I loved Gabriel Garcia Marquez, another South American Nobel laureate. Love in the Time of Cholera has stuck with me lo these many years. But Vargas Llosa? Today I'm going to order one of his reputed masterpieces, Aunt Julia and the Script Writer. What intrigues me about Llosa is that they say he writes about many things and does it well, but that the pervasive, central theme in all his writing is about art and writing itself. The article on him I'm reading here on the Internet says, Varga's themes are "....a fascination with the human craving for freedom (be it political, social or creative) and the liberation conferred by art and imagination." Ah, that rings a pure-toned bell in the very middle of my soul.

Bottom line here is that artists/writers must always be questing and questioning; that writing novels is always about the dark-happy and glorious battle to expose and fill in the "insufficiencies" of life." A personal belief system that eliminates uncertainties through an absolute and "all-consuming" blind faith will not produce--will actually forbid the production of--great literature for the simple and tragic reason that it sees no need for it and will destroy those who seek to address those insufficiencies.

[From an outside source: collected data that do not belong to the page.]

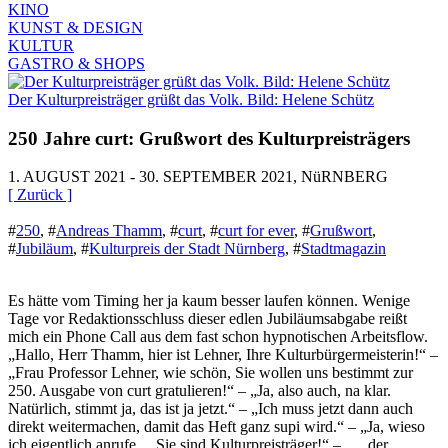
KINO
KUNST & DESIGN
KULTUR
GASTRO & SHOPS
Der Kulturpreisträger grüßt das Volk. Bild: Helene Schütz
250 Jahre curt: Grußwort des Kulturpreisträgers
1. AUGUST 2021 - 30. SEPTEMBER 2021, NüRNBERG
[ Zurück ]
#
250
,
#
Andreas Thamm
,
#
curt
,
#
curt for ever
,
#
Grußwort
,
#
Jubiläum
,
#
Kulturpreis der Stadt Nürnberg
,
#
Stadtmagazin
Es hätte vom Timing her ja kaum besser laufen können. Wenige
Tage vor Redaktionsschluss dieser edlen Jubiläumsabgabe reißt
mich ein Phone Call aus dem fast schon hypnotischen Arbeitsflow.
„Hallo, Herr Thamm, hier ist Lehner, Ihre Kulturbürgermeisterin!“ –
„Frau Professor Lehner, wie schön, Sie wollen uns bestimmt zur
250. Ausgabe von curt gratulieren!“ – „Ja, also auch, na klar.
Natürlich, stimmt ja, das ist ja jetzt.“ – „Ich muss jetzt dann auch
direkt weitermachen, damit das Heft ganz supi wird.“ – „Ja, wieso
ich eigentlich anrufe ... Sie sind Kulturpreisträger!“ – „... der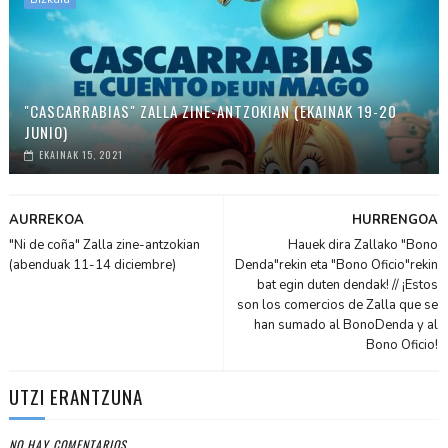
"CASCARRABIAS" ZALLA ZINE-ANTZOKIAN (EKAINAK 19-20
JUNIO)
EKAINAK 15, 2021
AURREKOA
HURRENGOA
"Ni de coña" Zalla zine-antzokian
Hauek dira Zallako "Bono
(abenduak 11-14 diciembre)
Denda"rekin eta "Bono Oficio"rekin
bat egin duten dendak! // ¡Estos
son los comercios de Zalla que se
han sumado al BonoDenda y al
Bono Oficio!
UTZI ERANTZUNA
NO HAY COMENTARIOS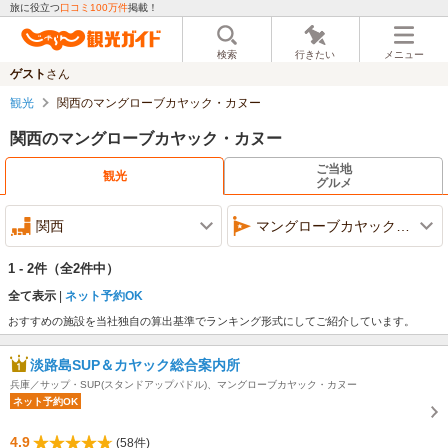
旅に役立つ
口コミ100万件
掲載！
検索
行きたい
メニュー
ゲスト
さん
観光
関西のマングローブカヤック・カヌー
関西のマングローブカヤック・カヌー
ご当地
観光
グルメ
関西
マングローブカヤック・カヌー
1 - 2件
（全2件中）
全て表示
ネット予約OK
おすすめの施設を当社独自の算出基準でランキング形式にしてご紹介しています。
淡路島SUP＆カヤック総合案内所
兵庫／サップ・SUP(スタンドアップパドル)、マングローブカヤック・カヌー
ネット予約OK
4.9
(58件)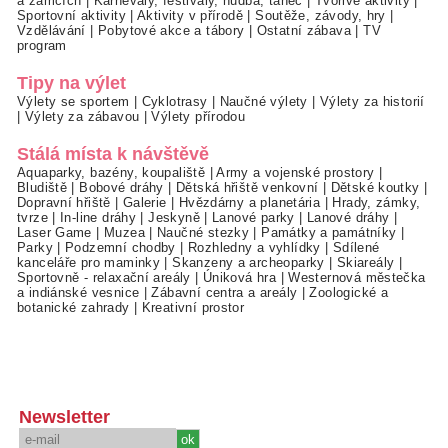
a zámcích
|
Karnevaly, festivaly, hudba, tanec
|
Tvořivé aktivity
|
Sportovní aktivity
|
Aktivity v přírodě
|
Soutěže, závody, hry
|
Vzdělávání
|
Pobytové akce a tábory
|
Ostatní zábava
|
TV
program
Tipy na výlet
Výlety se sportem
|
Cyklotrasy
|
Naučné výlety
|
Výlety za historií
|
Výlety za zábavou
|
Výlety přírodou
Stálá místa k návštěvě
Aquaparky, bazény, koupaliště
|
Army a vojenské prostory
|
Bludiště
|
Bobové dráhy
|
Dětská hřiště venkovní
|
Dětské koutky
|
Dopravní hřiště
|
Galerie
|
Hvězdárny a planetária
|
Hrady, zámky,
tvrze
|
In-line dráhy
|
Jeskyně
|
Lanové parky
|
Lanové dráhy
|
Laser Game
|
Muzea
|
Naučné stezky
|
Památky a památníky
|
Parky
|
Podzemní chodby
|
Rozhledny a vyhlídky
|
Sdílené
kanceláře pro maminky
|
Skanzeny a archeoparky
|
Skiareály
|
Sportovně - relaxační areály
|
Úniková hra
|
Westernová městečka
a indiánské vesnice
|
Zábavní centra a areály
|
Zoologické a
botanické zahrady
|
Kreativní prostor
Newsletter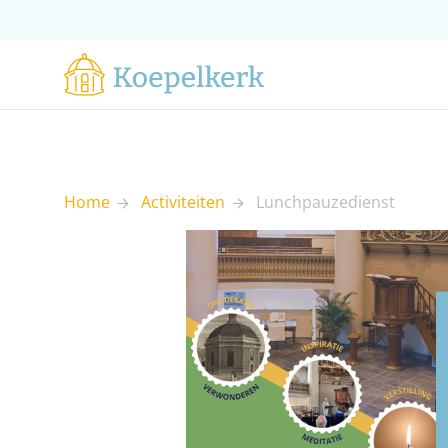
Home
Activiteiten
Lunchpauzedienst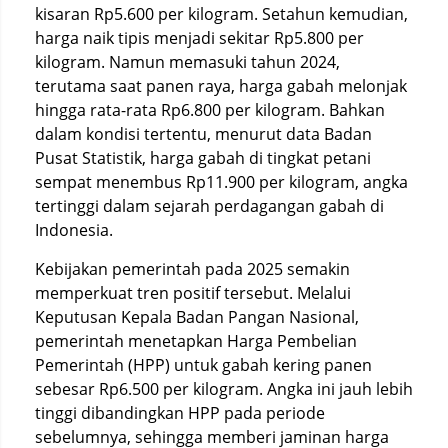
kisaran Rp5.600 per kilogram. Setahun kemudian,
harga naik tipis menjadi sekitar Rp5.800 per
kilogram. Namun memasuki tahun 2024,
terutama saat panen raya, harga gabah melonjak
hingga rata-rata Rp6.800 per kilogram. Bahkan
dalam kondisi tertentu, menurut data Badan
Pusat Statistik, harga gabah di tingkat petani
sempat menembus Rp11.900 per kilogram, angka
tertinggi dalam sejarah perdagangan gabah di
Indonesia.
Kebijakan pemerintah pada 2025 semakin
memperkuat tren positif tersebut. Melalui
Keputusan Kepala Badan Pangan Nasional,
pemerintah menetapkan Harga Pembelian
Pemerintah (HPP) untuk gabah kering panen
sebesar Rp6.500 per kilogram. Angka ini jauh lebih
tinggi dibandingkan HPP pada periode
sebelumnya, sehingga memberi jaminan harga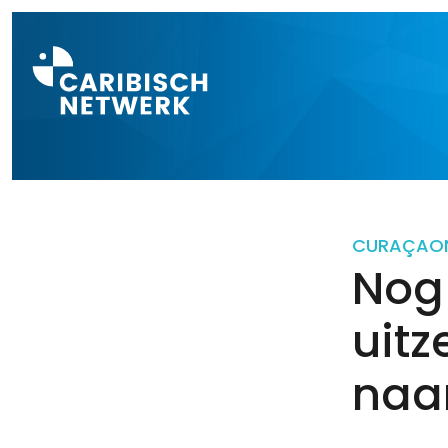
Direct naar a
CURAÇAO
Nog
uitz
naa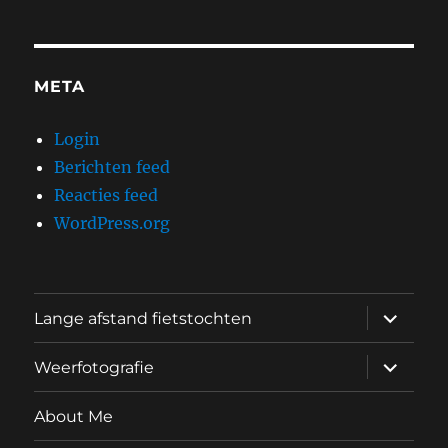
META
Login
Berichten feed
Reacties feed
WordPress.org
submen
Lange afstand fietstochten
uitvouw
submen
Weerfotografie
uitvouw
About Me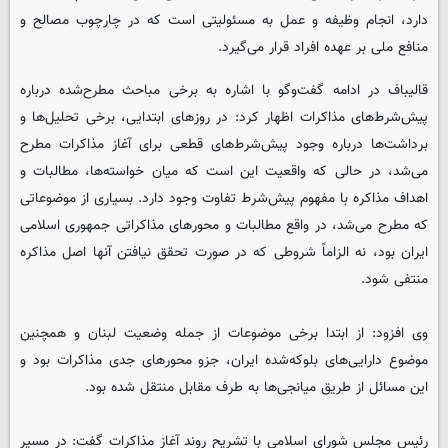
دارد، انجام وظیفه و عمل به مسئولیتی است که در چارچوب مصالح و
منافع ملی بر عهده افراد قرار می‌گیرد.
قالیباف در ادامه گفت‌وگو با اشاره به برخی مباحث مطرح‌شده درباره
پیش‌شرط‌های مذاکرات اظهار کرد: در روزهای ابتدایی، برخی تحلیل‌ها و
برداشت‌ها درباره وجود پیش‌شرط‌های قطعی برای آغاز مذاکرات مطرح
می‌شد، در حالی که واقعیت این است که میان خواسته‌ها، مطالبات و
اهداف مذاکره با مفهوم پیش‌شرط تفاوت وجود دارد. بسیاری از موضوعاتی
که مطرح می‌شد، در واقع مطالبات و محورهای مذاکراتی جمهوری اسلامی
ایران بود، نه الزاماً شروطی که در صورت تحقق نیافتن آنها اصل مذاکره
منتفی شود.
وی افزود: از ابتدا برخی موضوعات از جمله وضعیت لبنان و همچنین
موضوع دارایی‌های بلوکه‌شده ایران، جزو محورهای جدی مذاکرات بود و
این مسائل از طریق میانجی‌ها به طرف مقابل منتقل شده بود.
رئیس مجلس شورای اسلامی با تشریح روند آغاز مذاکرات گفت: در مسیر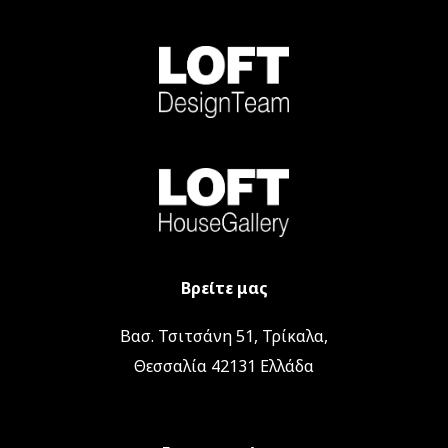
Βρείτε μας
Βασ. Τσιτσάνη 51, Τρίκαλα,
Θεσσαλία 42131 Ελλάδα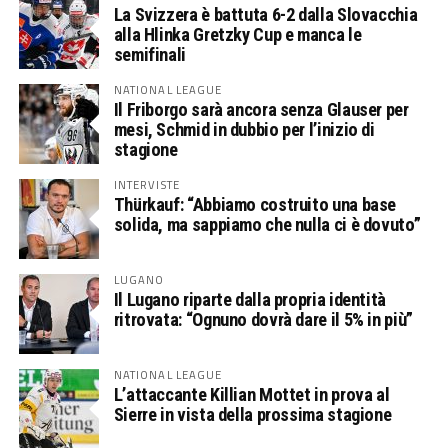
La Svizzera è battuta 6-2 dalla Slovacchia
alla Hlinka Gretzky Cup e manca le
semifinali
NATIONAL LEAGUE
Il Friborgo sarà ancora senza Glauser per
mesi, Schmid in dubbio per l’inizio di
stagione
INTERVISTE
Thürkauf: “Abbiamo costruito una base
solida, ma sappiamo che nulla ci è dovuto”
LUGANO
Il Lugano riparte dalla propria identità
ritrovata: “Ognuno dovrà dare il 5% in più”
NATIONAL LEAGUE
L’attaccante Killian Mottet in prova al
Sierre in vista della prossima stagione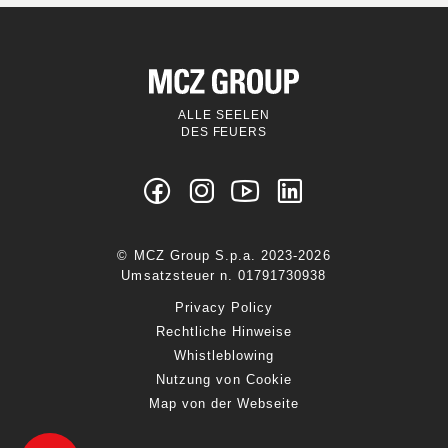
ALLE SEELEN
DES FEUERS
© MCZ Group S.p.a. 2023-2026
Umsatzsteuer n. 01791730938
Privacy Policy
Rechtliche Hinweise
Whistleblowing
Nutzung von Cookie
Map von der Webseite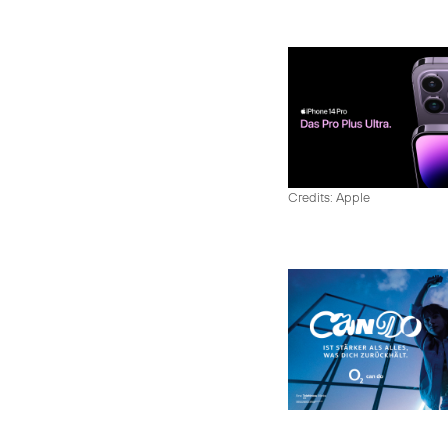
Credits: Apple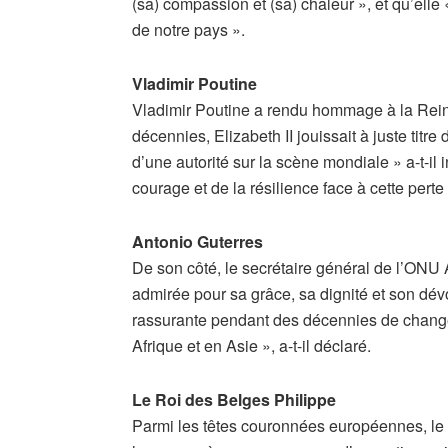
(sa) compassion et (sa) chaleur », et qu’elle 
de notre pays ».
Vladimir Poutine
Vladimir Poutine a rendu hommage à la Re
décennies, Elizabeth II jouissait à juste titre
d’une autorité sur la scène mondiale » a-t-il
courage et de la résilience face à cette perte d
Antonio Guterres
De son côté, le secrétaire général de l’ONU
admirée pour sa grâce, sa dignité et son dé
rassurante pendant des décennies de change
Afrique et en Asie », a-t-il déclaré.
Le Roi des Belges Philippe
Parmi les têtes couronnées européennes, le 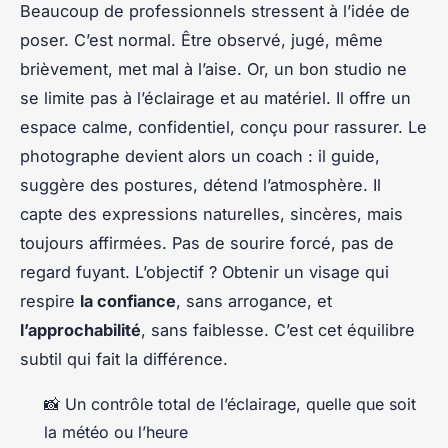
Beaucoup de professionnels stressent à l’idée de
poser. C’est normal. Être observé, jugé, même
brièvement, met mal à l’aise. Or, un bon studio ne
se limite pas à l’éclairage et au matériel. Il offre un
espace calme, confidentiel, conçu pour rassurer. Le
photographe devient alors un coach : il guide,
suggère des postures, détend l’atmosphère. Il
capte des expressions naturelles, sincères, mais
toujours affirmées. Pas de sourire forcé, pas de
regard fuyant. L’objectif ? Obtenir un visage qui
respire
la confiance
, sans arrogance, et
l’approchabilité
, sans faiblesse. C’est cet équilibre
subtil qui fait la différence.
📸 Un contrôle total de l’éclairage, quelle que soit
la météo ou l’heure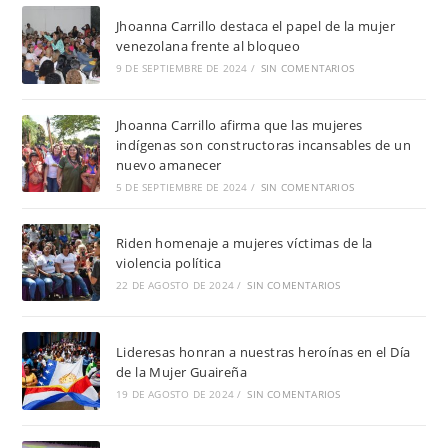
Jhoanna Carrillo destaca el papel de la mujer
venezolana frente al bloqueo
9 DE SEPTIEMBRE DE 2024
/
SIN COMENTARIOS
Jhoanna Carrillo afirma que las mujeres
indígenas son constructoras incansables de un
nuevo amanecer
5 DE SEPTIEMBRE DE 2024
/
SIN COMENTARIOS
Riden homenaje a mujeres víctimas de la
violencia política
22 DE AGOSTO DE 2024
/
SIN COMENTARIOS
Lideresas honran a nuestras heroínas en el Día
de la Mujer Guaireña
19 DE AGOSTO DE 2024
/
SIN COMENTARIOS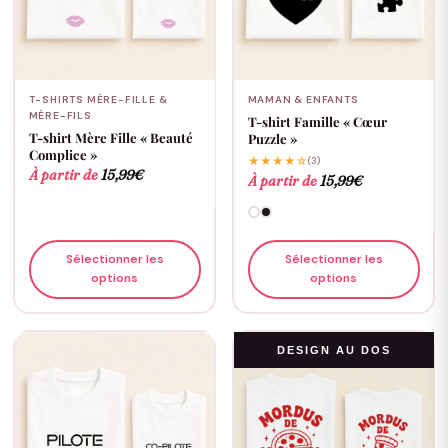
T-SHIRTS MÈRE-FILLE &
MAMAN & ENFANTS
MÈRE-FILS
T-shirt Famille « Cœur
T-shirt Mère Fille « Beauté
Puzzle »
Complice »
★★★★☆
(3)
À partir de
15,99
€
À partir de
15,99
€
Sélectionner les
Sélectionner les
options
options
DESIGN AU DOS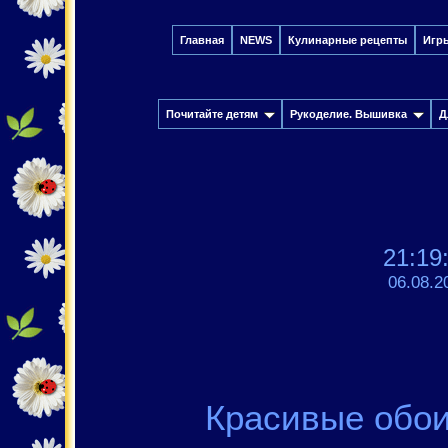
Главная
NEWS
Кулинарные рецепты
Игр
Почитайте детям
Рукоделие. Вышивка
Д
21:19
06.08.2
Красивые обои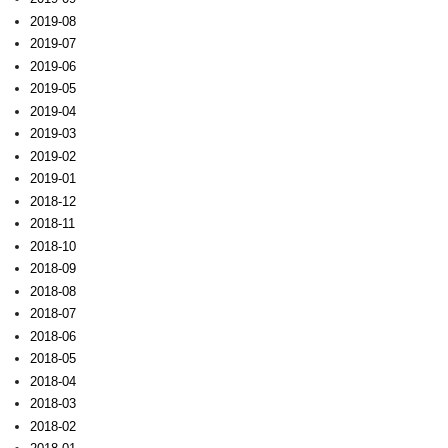
2019-08
2019-07
2019-06
2019-05
2019-04
2019-03
2019-02
2019-01
2018-12
2018-11
2018-10
2018-09
2018-08
2018-07
2018-06
2018-05
2018-04
2018-03
2018-02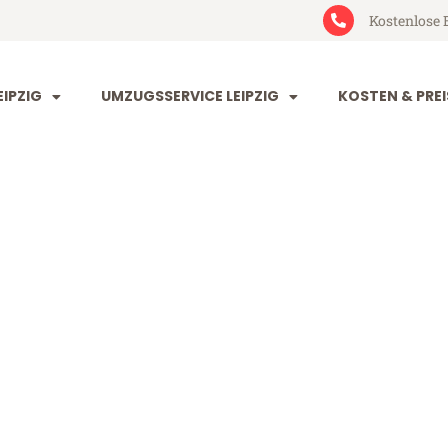
Kostenlose 
IPZIG
UMZUGSSERVICE LEIPZIG
KOSTEN & PREI
 Kuopio
o (ab 199€)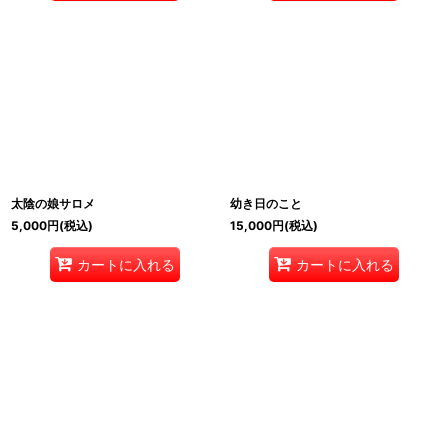
太陰の娘サロメ
幼き日のこと
5,000
円
(税込)
15,000
円
(税込)
カートに入れる
カートに入れる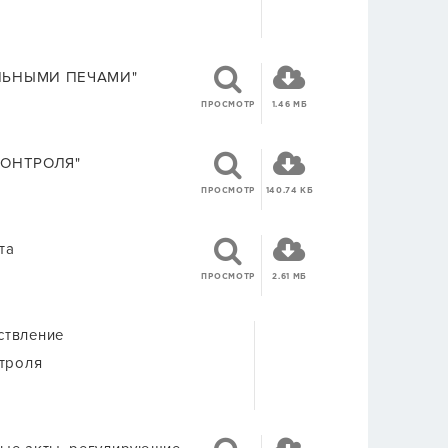
ЛЬНЫМИ ПЕЧАМИ"
ПРОСМОТР
1.46 МБ
КОНТРОЛЯ"
ПРОСМОТР
140.74 КБ
та
ПРОСМОТР
2.61 МБ
ствление
нтроля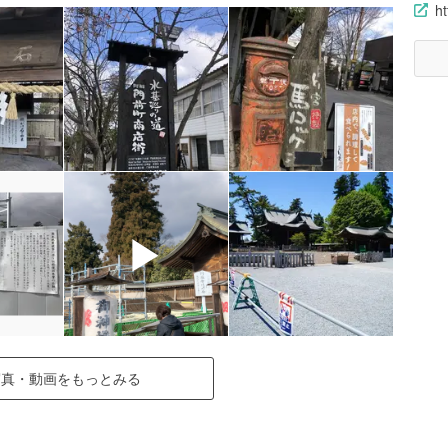
ht
▶
写真・動画をもっとみる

Of course, absolute certainty is a horrific notion. I'm thinking of tyrannical governments and fundamentalist religion here, the cause for so much suffering through the millenia and, of course, such are what Llosa and all other true artists have always been thinking about.

It is ironic, isn't it, that art and science, those two human endeavors that seem so opposite in mindset, purpose, and methodologies, are seeking the same goal--the elimination of human misery and so the inculcation of human happiness? But it is, of course, true. Both art and science seek truth through experimentation and revision. Both art and science are never finished, never absolute, must always be willing to admit that they might be wrong. Is it any wonder, then, that religion and tyranny have always sought to suppress, through terror and violence if necessary, the free expression of art and the free investigations of science?

There. I'm done thinking for the day. I'm worn out, brain afire. And, of course, all these thoughts have been thought before, endlessly, by freshman philosophers and sophmore sages. But every generation must think them anew or suffer the consequences of losing wisdom won at a great price by the generations that came before.